Amir Akhavanrezayat,¹ Wataru Matsumiya,^1,² Prapatsorn Ongpalakorn,¹ Hashem H Ghoraba,¹ Chris Or,¹ Hassan Khojasteh Jafari,¹ Gunay Uludag Kirimli,¹ Cigdem Yasar,¹ Ngoc Trong Tuong Than,¹ Irmak Karaca,¹ Moosa Zaidi,¹ Azadeh Mobasserian,¹ Negin Yavari,¹ Vahid Bazojoo,¹ Yong Un Shin,¹ Albert John Bromeo,¹ Quan Dong Nguyen¹

¹Spencer Center for Vision Research, Byers Eye Institute, Stanford University School of Medicine, Palo Alto, CA, USA; ²Department of Surgery, Division of Ophthalmology, Kobe University Graduate School of Medicine, Kobe, Japan

Correspondence: Quan Dong Nguyen, Spencer Center for Vision Research, Byers Eye Institute at Stanford University, 2452 Watson Court, Suite 200, Palo Alto, CA, 94303, USA, Tel +1 650 723 9386, Email [email protected]

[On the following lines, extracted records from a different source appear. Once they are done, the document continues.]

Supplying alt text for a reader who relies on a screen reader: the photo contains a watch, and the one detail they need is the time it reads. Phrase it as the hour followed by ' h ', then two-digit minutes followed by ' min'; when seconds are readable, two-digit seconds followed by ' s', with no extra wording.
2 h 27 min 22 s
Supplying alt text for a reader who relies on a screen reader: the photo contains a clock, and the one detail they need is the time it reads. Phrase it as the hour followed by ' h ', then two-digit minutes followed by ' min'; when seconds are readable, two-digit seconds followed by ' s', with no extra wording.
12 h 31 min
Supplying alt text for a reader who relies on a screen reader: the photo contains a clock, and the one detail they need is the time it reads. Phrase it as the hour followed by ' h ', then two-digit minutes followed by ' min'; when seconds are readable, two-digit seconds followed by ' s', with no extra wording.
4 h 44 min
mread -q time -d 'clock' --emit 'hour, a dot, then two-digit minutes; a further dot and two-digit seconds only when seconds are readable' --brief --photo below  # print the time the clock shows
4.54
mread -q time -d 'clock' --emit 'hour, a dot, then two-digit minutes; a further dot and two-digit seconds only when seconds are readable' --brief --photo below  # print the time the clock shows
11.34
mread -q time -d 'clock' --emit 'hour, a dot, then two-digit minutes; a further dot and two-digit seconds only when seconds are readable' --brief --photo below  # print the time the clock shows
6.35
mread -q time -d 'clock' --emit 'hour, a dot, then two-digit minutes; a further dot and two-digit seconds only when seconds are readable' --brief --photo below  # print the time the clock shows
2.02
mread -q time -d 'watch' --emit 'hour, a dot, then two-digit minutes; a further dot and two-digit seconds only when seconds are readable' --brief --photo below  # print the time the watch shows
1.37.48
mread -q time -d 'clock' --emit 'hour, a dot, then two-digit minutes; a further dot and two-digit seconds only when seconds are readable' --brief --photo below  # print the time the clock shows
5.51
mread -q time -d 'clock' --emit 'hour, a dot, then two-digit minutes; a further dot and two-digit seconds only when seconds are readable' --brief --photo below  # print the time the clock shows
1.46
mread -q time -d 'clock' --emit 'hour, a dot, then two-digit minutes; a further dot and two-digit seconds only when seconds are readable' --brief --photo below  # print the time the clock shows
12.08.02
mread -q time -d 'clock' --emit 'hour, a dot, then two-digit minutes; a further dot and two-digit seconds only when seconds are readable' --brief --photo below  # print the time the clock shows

Purpose: To report a case of neurosarcoidosis (NS) who was initially diagnosed as Coccidioidomycosis immitis (CI) infection.
Observations: A 57-year-old diabetic man presented with sudden painless diminution of vision, metamorphopsia, and color vision deficits in the left eye (OS) for one month. His vision was 20/20 in the right eye (OD) and 20/40 OS. Ophthalmic examination revealed left relative afferent pupillary defect, blurred optic nerve margin, creamy chorioretinal infiltration around the optic disc, and mild macular edema. OD examination was non-revealing. Chest CT scan with contrast showed calcified mediastinal lymph nodes, but biopsy of the lymph nodes was normal. Brain and orbit MRI demonstrated soft tissue abnormality with enhancement in left orbital apex with involvement of the extraocular muscles. CSF culture was negative, but complement fixation had positive titer of 1:2 for CI. The patient was diagnosed with CI meningitis, and antifungal therapy was initiated. Slight visual and symptomatic improvement was observed, which was not completely satisfactory. Biopsy of extraocular orbital muscle five months later revealed non-caseating granulomatous inflammation, leading to initiation of prednisone trial therapy. Nine months later, the patient was referred to a tertiary center owing to persistence of optic disc edema OS. PET CT was consistent with a diagnosis of sarcoidosis. Antifungal treatment was discontinued, and oral prednisone with methotrexate was initiated. Subsequently, methotrexate was replaced by infliximab to further manage ocular inflammation and neurologic symptoms which was effective. Vision was 20/20 OD and 20/30 OS at the most recent visit.
Conclusion and Importance: Signs and symptoms of neurosarcoidosis and coccidioidomycosis can be similar and deceiving. The index case underscores importance of considering appropriate differential diagnoses in patients with similar symptoms and signs who may respond to preliminary designated treatment but not to the optimal extent. Considering such possibility could assist clinicians in managing the patients timely and efficiently.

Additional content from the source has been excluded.